Melissa Blades: When I was on a cybersecurity scholarship committee, I valued candidates whose applications revealed a clear, consistent interest in the field. A candidate with a history of attending hackathons and red team events and pursuing relevant coursework made it easy to see why being awarded the scholarship was the next logical step in her journey.

Melissa Blades: To discover your purpose, identify recurring themes in your life, and connect the dots between the things that you naturally gravitate towards and what brings you joy and fulfillment. Start by looking at the patterns in your life. What are the favorite parts of your job? What things do you find yourself going back to over and over again?

Melissa Blades: These can be clues to your underlying themes to define your purpose. As an example, growth and solving technical problems are some of my essential themes. Whether pursuing classes and certifications or tackling coding challenges, I am happiest when I’m on the steep part of the learning curve. Even when working as an attorney, the things I enjoyed most were the more technical tasks like transiting the Internal Revenue Code into a spreadsheet formula.

Melissa Blades: Embracing this challenge and consistently leveling up my technical skills has been a defining narrative in my career.

Melissa Blades: Always keep your life story at the forefront of your mind.

Melissa Blades: When faced with a decision, see how it fits with your ongoing journey. Is it a logical next step or does it feel out of place? If it doesn’t fit, you might want to reshape your story, or think hard about whether this new element belongs at all.

Melissa Blades: Your life’s purpose isn’t set in stone. It is a living narrative shaped by your values, interests, and aspirations. Use it as a guide and let it stir your path. I didn’t begin this journey knowing that engineering management was where I’d end up. At first I didn’t even see how it fit into my story.

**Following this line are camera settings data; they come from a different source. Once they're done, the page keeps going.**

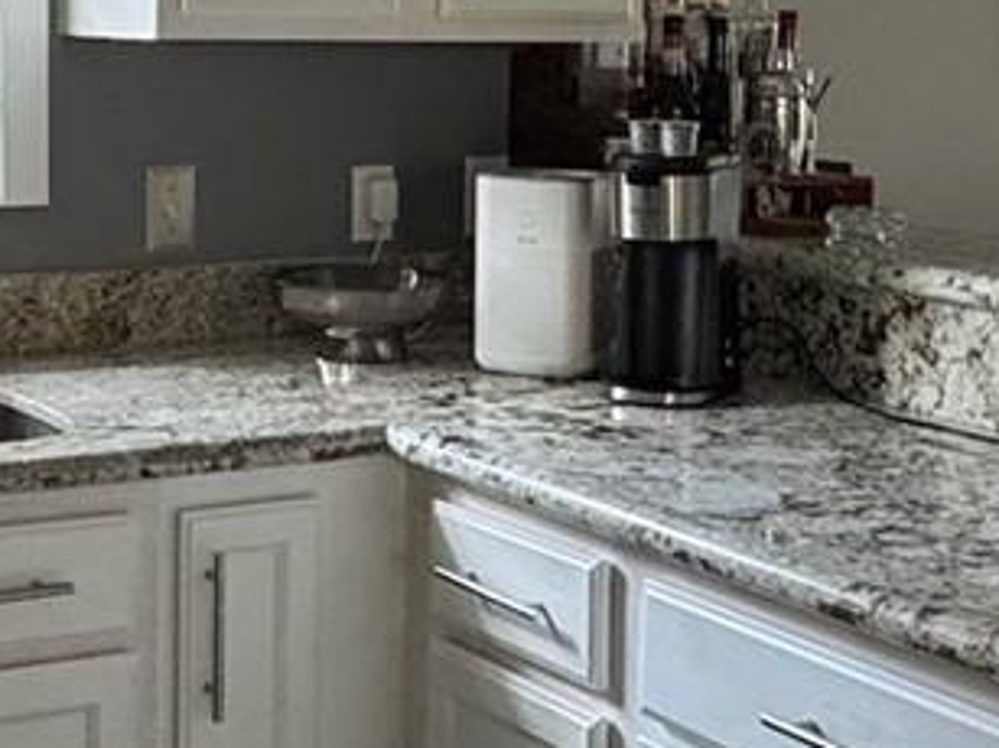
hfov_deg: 26.4
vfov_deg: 19.9
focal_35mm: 73
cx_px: 257
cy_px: 140
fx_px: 2106
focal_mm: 2.22
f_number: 2.2
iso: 320
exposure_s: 1/69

Melissa Blades: When I realized that technical expertise and leadership could go hand in hand, and discovered how rewarding it could be to build up a team, it became a vital part of my story. And trust me, learning to manage an engineering team placed me right back in my happy place on the steep part of the learning curve. It is a challenge, but it lets me leverage my technical expertise to empower an entire team making this a pivotal chapter in my career story.

Melissa Blades: Your journey like mine is a unique story and should be marked by a purpose that connects all the dots. Recognize and embrace these themes, and you’ll find yourself on a path that’s not only fulfilling, but feels like the most natural and logical next step in your life’s adventure.

Melissa Blades: It took me many years to find my North Star. In the seven years since earning my first certification, I’ve been guided by a clear sense of purpose, that is my ongoing commitment to growth and enthusiasm for solving technical challenges.

Melissa Blades: Initiative was my engine propelling me forward.

Melissa Blades: Discipline is my navigational system constantly recalibrating to keep me on the most direct path to my purpose.

Melissa Blades: And resilience was the sturdy hull of my ship, keeping me afloat amidst turbulences and challenges.

Melissa Blades: Every leg of my voyage has been charted by these guiding principles, and it’s my hope that they can serve you as you sail through the waters of your personal journey. Whether you’re at the beginning of your journey, contemplating a career shift, or seeking renewed inspiration, I hope that the story of my career transition will help you strive for new horizons and be brave enough to set sail.

Melissa Blades: Thank you so much for joining me today, and I wish all fair winds and following seas on your unique journeys.